My Never Ending Quest for Fresh Pressed Juice and Florentine Culture

Unfortunately, our new hotel in Florence didn’t get the memo that they had to live up to the high expectations of the Milan hotel on the “Emily-friendly” scale. 1: THEY DON’T HAVE FRESH PRESSED JUICE (what is this madness?), 2: their internet is not faster than mine back home, which is the wifi magnitude that I had in Milan, and 3: they didn’t give me a private balcony I can sit out on and people watch. All-in-all I want you people to strive for the finer things in life, but at the same time be positive no matter what the given circumstances.

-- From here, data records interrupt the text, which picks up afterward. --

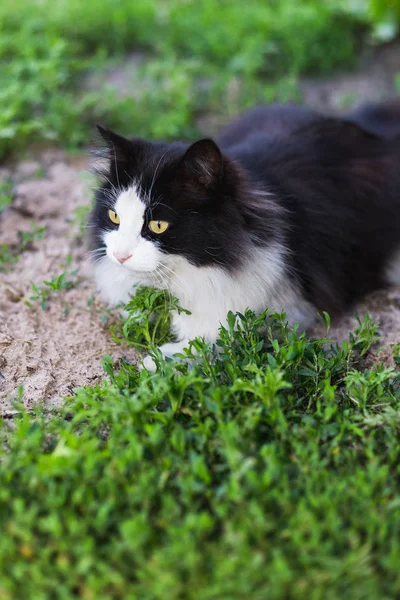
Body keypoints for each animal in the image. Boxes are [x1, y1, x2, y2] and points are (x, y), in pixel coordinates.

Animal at [90, 100, 400, 368]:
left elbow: (213, 340)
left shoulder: (284, 310)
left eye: (158, 225)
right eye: (114, 217)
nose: (120, 256)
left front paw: (158, 361)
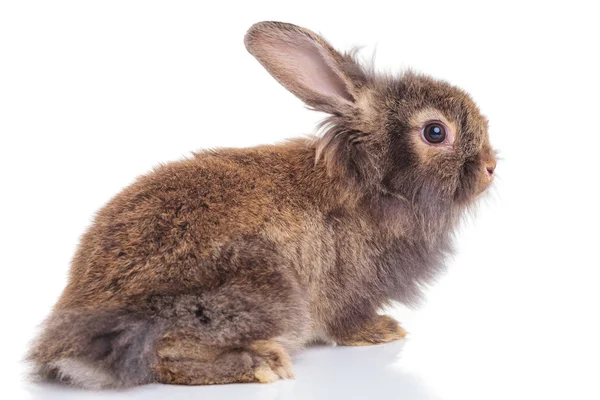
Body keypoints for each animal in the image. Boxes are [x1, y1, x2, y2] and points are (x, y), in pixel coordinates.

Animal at [27, 21, 496, 388]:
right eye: (435, 132)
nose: (491, 168)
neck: (371, 183)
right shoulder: (345, 287)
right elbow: (344, 321)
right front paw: (382, 331)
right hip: (260, 292)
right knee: (162, 355)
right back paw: (261, 364)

This morning our first outing included a site visit to the Scuola del Cuoio – a famous leather school that got its start by giving classes to orphan boys during World War I in Florence. We got multiple demonstrations of leather artisans making/preparing leather products like coasters plated in real gold and hand-made purses. They still to this day offer three or six month courses that teach anyone who wants to come (and pay) how to be a leather artisan. Of course as you all know – I love Pitt with all of my heart, but I’d say that this historic craft school could be a good alternative option for anyone who possibly hasn’t made their college decision yet and can’t just apply solely to the best college in the universe.

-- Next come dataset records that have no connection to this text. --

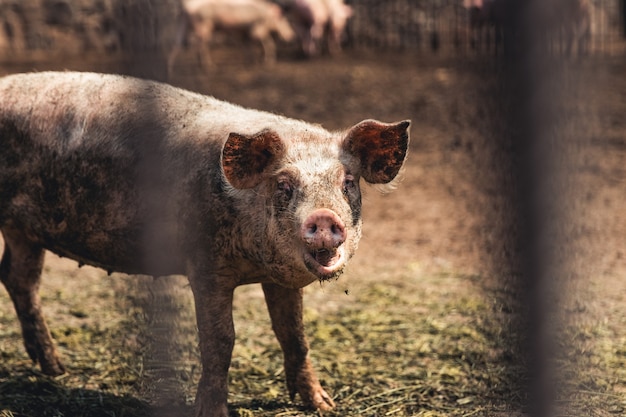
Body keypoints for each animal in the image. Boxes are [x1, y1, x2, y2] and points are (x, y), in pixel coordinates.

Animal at [0, 70, 410, 414]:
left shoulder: (278, 279)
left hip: (24, 233)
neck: (253, 263)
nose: (323, 217)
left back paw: (55, 368)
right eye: (283, 185)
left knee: (19, 279)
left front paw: (324, 405)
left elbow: (293, 334)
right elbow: (219, 341)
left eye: (348, 183)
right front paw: (212, 411)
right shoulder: (206, 267)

Then, a small group of us went to lunch – finding a restaurant called Reverse – clearly the most classical Italian cuisine in Europe. Typically Luca’s rule of thumb is that if the menu has English translations a restaurant is more geared towards tourists and you should stay away from it… so going to a restaurant whose NAME is in English… ya we were just too lazy to keep looking. I actually ended up really loving my meal though (one part of it pictured above). I promise you guys, I have been trying to do major research to try and jog my memory about what the type of pasta I had was, and the only characteristics I have to go off of are that it started with a “t,” it was stuffed with a filling inside, and it was not tortellini. So if anyone reading has any guesses or could possibly know what it is – let me know. My entire meal included splitting three glasses of still water, an appetizer of crostini, a tarimisu-like dessert, my whole entrée, and a freshly squeezed juice for only 20 euros – which honestly compared to a lot of other meals I’ve had in Italy thus far is dirt cheap for the amount I actually got.

As a whole group we also visited two museums as well… well kinda. The first we visited was the Gucci Museum which our tour guide revealed to us that they prefer to use the term “gallery.” I have grown up following fashion indirectly through either America’s Next Top Model or a variety of different fashion-designing reality shows that I watched as a kid against my mom’s wishes. While I found it a really interesting topic, the museum  seemed incomplete to me. The entire exhibit was only six small rooms and then a gift shop. I thought we were only getting started with the tour when our tour guide informed us that we were done. On the flip side though, as the business savvy/marketing-lover that I am, I can appreciate the concept of creating a standing, timeless advertisement essentially that allows people to interact with and feel a deeper connection to the Gucci brand.

The second museum we visited was Museo Galileo, a collection that although was dedicated to Galileo and holds some of his inventions, is more so about scientific discovery in general. As my fun fact for the day: when being buried, someone, we think to be a fan, ripped Galileo’s middle finger off, and that real finger can now be found in this museum. Talk about a devoted fanbase.

It was at this point though in the day that I started to just get really tired and found myself continuously looking for seating in each room we walked through. After the tour was over we had the rest of the afternoon and night free to do whatever we wanted, but instead of walking back right away, my friends and I decided to stand by the water for a few moments and then sat down in a small square with local artisans selling their works of art.  I kid you not, while we were sitting down for a few moments I saw, out of the corner of my eye, two sisters that I know from Pitt – Annie and Zoe Klingenberg. Zoe was my pledge mom for my sorority and Annie was just hired into Pathfinders last semester – and I knew they were in Italy, but what are the odds that we just ran into each other on a random street? This really is such a small world, let me tell ya.

Thanks for reading once again – I am exhausted from all of our jam-packed days we’ve been having and am hoping one of these nights I will actually allow myself to finally get a decent amount of sleep, but when your sleep schedule all year has been going to bed the earliest at 2am, its easier said than done. I love you all and I hope you’re all holding down the fort back home! It’s not too long till I’ll be back now!